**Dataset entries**

......

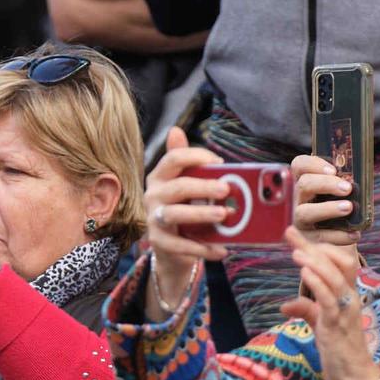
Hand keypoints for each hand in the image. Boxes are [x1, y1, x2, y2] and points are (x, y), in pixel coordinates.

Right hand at [141, 128, 229, 313]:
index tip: (220, 163)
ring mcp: (154, 219)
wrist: (171, 248)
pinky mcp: (159, 242)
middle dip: (204, 187)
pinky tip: (221, 249)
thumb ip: (187, 162)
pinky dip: (202, 248)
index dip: (197, 157)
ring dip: (201, 214)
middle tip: (226, 189)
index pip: (174, 158)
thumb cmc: (183, 208)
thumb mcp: (185, 184)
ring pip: (176, 214)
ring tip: (224, 215)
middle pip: (178, 187)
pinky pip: (180, 245)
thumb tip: (175, 130)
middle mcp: (153, 195)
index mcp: (160, 177)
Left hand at [278, 226, 379, 379]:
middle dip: (314, 247)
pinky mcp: (337, 325)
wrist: (354, 377)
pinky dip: (317, 284)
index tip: (295, 235)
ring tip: (296, 251)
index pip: (337, 263)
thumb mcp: (320, 325)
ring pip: (334, 278)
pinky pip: (329, 300)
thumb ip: (306, 311)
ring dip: (314, 262)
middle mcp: (350, 298)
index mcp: (347, 295)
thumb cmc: (340, 350)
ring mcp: (345, 311)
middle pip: (338, 264)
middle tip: (291, 232)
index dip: (318, 248)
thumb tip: (285, 306)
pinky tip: (304, 272)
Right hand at [291, 154, 360, 250]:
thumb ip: (345, 182)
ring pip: (305, 212)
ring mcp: (300, 220)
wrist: (340, 239)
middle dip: (325, 184)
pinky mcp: (307, 239)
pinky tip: (354, 233)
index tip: (333, 169)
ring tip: (348, 208)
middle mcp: (299, 199)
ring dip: (327, 209)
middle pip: (303, 185)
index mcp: (306, 182)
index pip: (299, 165)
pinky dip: (338, 235)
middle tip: (347, 188)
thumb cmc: (342, 208)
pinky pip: (319, 237)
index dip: (313, 164)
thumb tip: (360, 175)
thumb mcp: (341, 192)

......

**PROBLEM TO WORK ON**
Could you print exactly the lines from the one containing "thumb cmc: (340, 350)" through the last line of the records above?

**ANSWER TO THIS PROBLEM**
thumb cmc: (340, 350)
ring mcp: (345, 311)
middle pip: (338, 264)
middle tip: (291, 232)
index dip: (318, 248)
thumb tip: (285, 306)
pinky tip: (304, 272)
Right hand at [291, 154, 360, 250]:
thumb ip: (345, 182)
ring pip: (305, 212)
ring mcp: (300, 220)
wrist: (340, 239)
middle dip: (325, 184)
pinky mcp: (307, 239)
pinky tip: (354, 233)
index tip: (333, 169)
ring tip: (348, 208)
middle mcp: (299, 199)
ring dip: (327, 209)
middle pip: (303, 185)
index mcp: (306, 182)
index pip: (299, 165)
pinky dip: (338, 235)
middle tip: (347, 188)
thumb cmc: (342, 208)
pinky pip: (319, 237)
index dip: (313, 164)
thumb tip: (360, 175)
thumb mcp: (341, 192)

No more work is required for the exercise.